First, because people hear anecdotes from their family or friends about negative evaluations of denominations.  People are almost always more trusting of a story than a study, and so these hold a lot of power.  One negative anecdote can counter ten positives ones.  Second, because people have their own negative evaluations of denominations that they project onto others.  If I think it, then so must everyone else.  Third, because of the rise of post-denominationalism in American Christianity.  We are less committed to our denominations, so we hold them with less regard.

Let’s stop thinking that we need to change our name because of our denominational affiliation, and start focusing on living out our denominational distinctives so that people in our communities are drawn to Jesus.

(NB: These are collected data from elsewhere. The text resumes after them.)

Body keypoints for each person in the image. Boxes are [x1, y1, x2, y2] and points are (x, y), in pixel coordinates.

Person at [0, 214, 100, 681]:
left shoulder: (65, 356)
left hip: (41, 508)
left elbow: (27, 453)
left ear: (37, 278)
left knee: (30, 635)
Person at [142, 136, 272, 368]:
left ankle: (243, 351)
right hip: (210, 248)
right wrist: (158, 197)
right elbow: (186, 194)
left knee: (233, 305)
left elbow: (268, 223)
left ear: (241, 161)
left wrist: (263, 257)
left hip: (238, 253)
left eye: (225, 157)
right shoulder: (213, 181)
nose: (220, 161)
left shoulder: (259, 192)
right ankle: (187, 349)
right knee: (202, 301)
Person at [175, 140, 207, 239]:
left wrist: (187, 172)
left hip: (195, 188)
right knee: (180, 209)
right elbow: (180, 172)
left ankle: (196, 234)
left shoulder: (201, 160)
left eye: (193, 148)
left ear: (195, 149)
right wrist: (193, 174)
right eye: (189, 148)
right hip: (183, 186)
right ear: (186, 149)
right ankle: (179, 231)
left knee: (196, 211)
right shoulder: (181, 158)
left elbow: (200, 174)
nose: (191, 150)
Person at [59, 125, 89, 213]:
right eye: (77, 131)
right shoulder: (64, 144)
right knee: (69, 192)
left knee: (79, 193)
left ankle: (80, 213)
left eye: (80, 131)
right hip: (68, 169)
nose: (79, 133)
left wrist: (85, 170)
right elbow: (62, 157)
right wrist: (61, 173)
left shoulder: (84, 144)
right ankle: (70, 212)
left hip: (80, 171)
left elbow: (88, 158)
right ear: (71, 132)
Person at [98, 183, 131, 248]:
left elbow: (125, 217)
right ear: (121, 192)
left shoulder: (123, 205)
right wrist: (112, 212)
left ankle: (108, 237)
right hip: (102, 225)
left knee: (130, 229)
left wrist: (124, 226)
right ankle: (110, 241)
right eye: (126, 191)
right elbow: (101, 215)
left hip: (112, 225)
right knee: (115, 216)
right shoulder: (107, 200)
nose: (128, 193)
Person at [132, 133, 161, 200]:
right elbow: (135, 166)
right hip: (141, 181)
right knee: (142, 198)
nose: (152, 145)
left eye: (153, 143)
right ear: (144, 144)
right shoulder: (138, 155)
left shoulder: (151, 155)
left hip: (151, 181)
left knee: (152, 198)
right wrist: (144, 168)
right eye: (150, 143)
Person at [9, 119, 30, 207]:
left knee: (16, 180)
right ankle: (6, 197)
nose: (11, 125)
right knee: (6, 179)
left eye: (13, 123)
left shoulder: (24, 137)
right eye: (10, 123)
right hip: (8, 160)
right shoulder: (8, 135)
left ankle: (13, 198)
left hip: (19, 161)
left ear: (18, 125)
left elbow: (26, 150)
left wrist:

What about you?  Let me know your thoughts on denominations and church names.

Re-branding Your Church

A current trend in the church today is to change our names.  First Baptist Suburbs becomes First Church of the Suburbs.  First United Methodist Church becomes Grace Church.  Two assumptions drive these changes.  First, the assumption that our denominational affiliation is a detriment to evangelism.  Second, the assumption that a “cooler” name will bring more people to our churches.  Whether or not you agree with these assumptions, churches all over are changing their names. They are re-branding themselves.  If you are considering changing your brand, consider the following:

Spend Enough

If you are going to rebrand your church, don’t assume that you or your congregation have the expertise required to do it well.  In fact, assume the opposite.  Create a budget for the re-branding process, including funds to do research about the area your church is in, to create graphics that support the change, to hire a consultant to assist with the process, and to buy all new everything that has your church’s name and/or logo on it.  In addition, make sure you spend enough time on the process.  Re-branding your church is not something that can be done overnight, or even in a month.  Make sure that you take the time to consult people who are key influencers in your church and community.  Make sure that you give your board enough time to really support the change before you go public.  And make sure that you take some time after you decide on the new name/logo to sleep on it.  Don’t announce it right away – you might not like it in the morning!

Value Input

Re-branding your church is a huge endeavor.  It doesn’t just affect you and your staff or board.  It affects the congregation.  It affects the community.  It affects your mission and vision.  And it affects everyone who used to attend.  Be cognizant of these groups as you look at re-branding, and consult key influencers.  If you have people on board with your change that others trust, they will be more likely to trust it as well.  Value their input, because they will be key to making the change successful.

Have a Plan

One of the biggest mistakes you can make when re-branding is to leave remnants of the old brand in existence.  You need to eradicate all references to the old brand when you switch to the new one (except for historical items or memorabilia, i.e. cornerstones).  Otherwise there will be confusion within the congregation and among the community.  A plan is necessary to accomplish this – don’t leave it up to chance.  Have someone designated to make this happen and ensure they have a written plan.  Think about every place where the old name/logo exist – signage, websites, documents, printed materials, everything.  Then write them all down and create a timeline to get each one updated.  This will also help with your budgeting, as these items will cost you.  If I am looking for your church, but Google gives me the old name, I won’t find you.  Make sure that doesn’t happen!

A good re-branding can rejuvenate a church and reach a community for the gospel.

Have you or are you considering re-branding?  What are you reasons for doing so?